Elle fait partie d'un genre qui - pour le phytoplancton marin - est le seul connu comme étant capable de brutalement devenir l'espèce dominante de tout un écosystème.
Cette algues est bien connues pour ses efflorescences spectaculaire ("bloom" planctonique) à la surface de la mer au printemps. Elle est favorisée par la configuration de la manche orientale dont le fonctionnement est pour partie assimilable à celui d'une vaste baie ou d'un grand bassin, où un excès de nitrate et/ou phosphates dans l'eau stagne sans pouvoir être dilué en pleine mer, ce qui favorise les blooms.
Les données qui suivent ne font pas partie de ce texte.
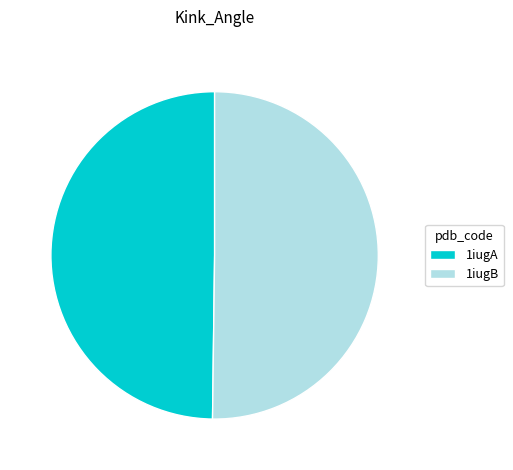

True or false: 1iugA accounts for 50% of the total.

True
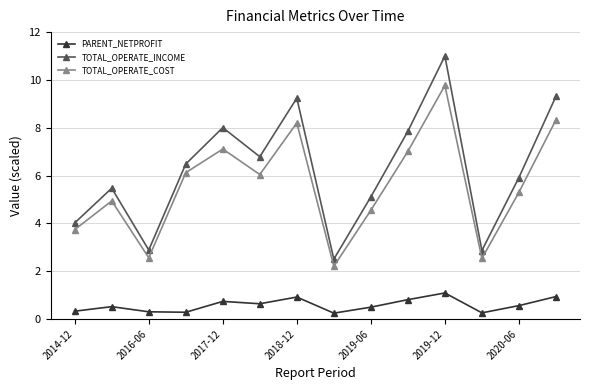

True or false: TOTAL_OPERATE_COST has more than 1 points higher than both neighbors.

True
Phaeocystis pouchetii peut être responsable de changements brutaux et importants dans la structure et le fonctionnement des réseaux trophiques (planctonique et benthique), avec des conséquences en termes de biogéochimie. En Manche orientale, où cette espèce a des caractéristiques invasives, elle est - par ses pullulations printannières - susceptible de poser des problèmes écologiques mais aussi économiques (pour la pêche et la conchyliculture), ce qui a justifié le déclenchement par l'IFREMER et l'ULCO d'une étude spécifique de 2002à 2006, dans le cadre du P.N.E.C. (Programme national d’environnement côtier) intitulé Déterminisme du bloom de Phaeocystis et ses conséquences sur l’écosystème Manche orientale-Sud Mer du Nord, de la frontière franco-belge au littoral du Pays de Caux.